I have the book Wanting You to Want Me, and have just reread Bex’s two contributions. The authors and publishers should, perhaps, have given the contributors the chance to see their interviews, but they must have been perfectly well aware that anything they said might be published, and Bex’s apparent belief that she expected any resulting publication to be no more than a pamphlet seems decidedly odd. Anyone with any experience of the media (and she appears to have some) will be well aware they publish or broadcast anything and everything they like, and be careful about saying anything they’d rather not be seen or heard by others. (The publishers do black out club names, including the one in Soho where Bex worked, but utterly pointlessly, since its name is visible in photos, and even if it weren’t, no-one who knows it would have any difficulty in identifying it from the photos and description as the oldest and best-known such place there.)
Bex is obviously intelligent (she got a law degree, she tells us), but her interviews come across as sadly crude, with irritating frequent repetition of a word I won’t quote, since maybe Unherd bans it – three times in one paragraph, including twice in two lines. She says at the end of her second interview: “All I want to do is get my tits out and make money”, and that is not something I would consider in any way reprehensible; on the contrary, I would strongly defend her or any woman’s right to do so, with, of course, her full, free, voluntary consent.

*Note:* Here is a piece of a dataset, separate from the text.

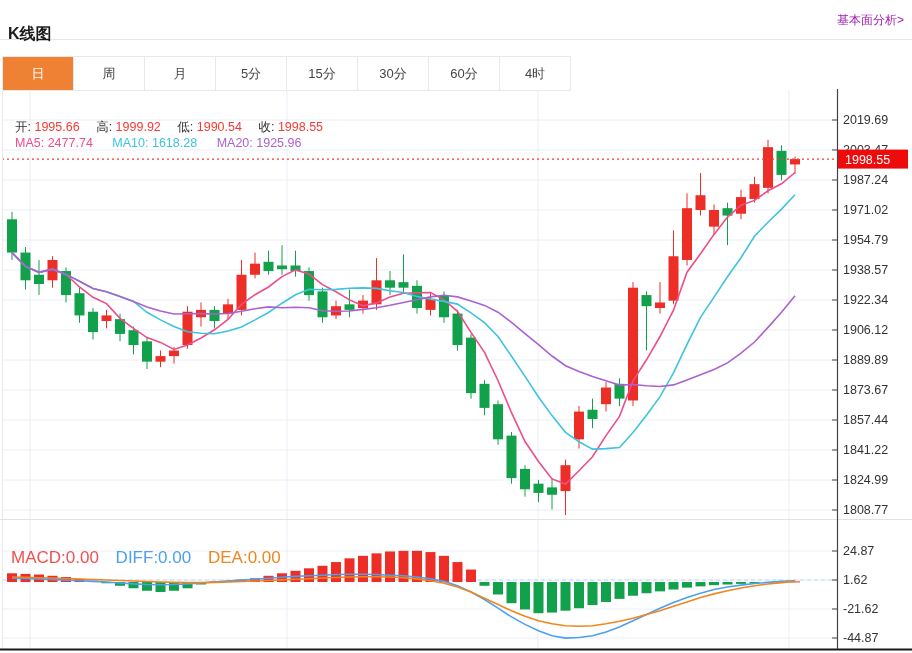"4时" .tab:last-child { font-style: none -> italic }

But don’t complain when things you obviously knew would be made public appear in public. I entirely agree with Mikis Hasson: “She was an adult, she gave the interviews voluntarily like everybody else and she should have made sure or put terms on the agreement rather than ‘assuming’. She is no victim, just another person not taking responsibility for her choices and actions and looking for someone to blame”, and his words could apply to many other women who make money from sex and then moan about how much they regret doing it.

Last edited 4 months ago by Ray Ward
Nicky Samengo-Turner
Nicky Samengo-Turner
22 days ago

would any person in possession of his faculties, pay to watch others eat a gourmet lunch or dinner? … no… ditto strippers..

Malcolm Knott
Malcolm Knott
4 months ago

Woman gives interview she regrets, not least because she wasn’t paid for it. I have to fight back the tears.

Malcolm Knott
Malcolm Knott
4 months ago

So stripping can now ‘serve as a launchpad to greater things‘ such as activism. There’s an interesting thought. Activism as a self-publicising career move. Who knew?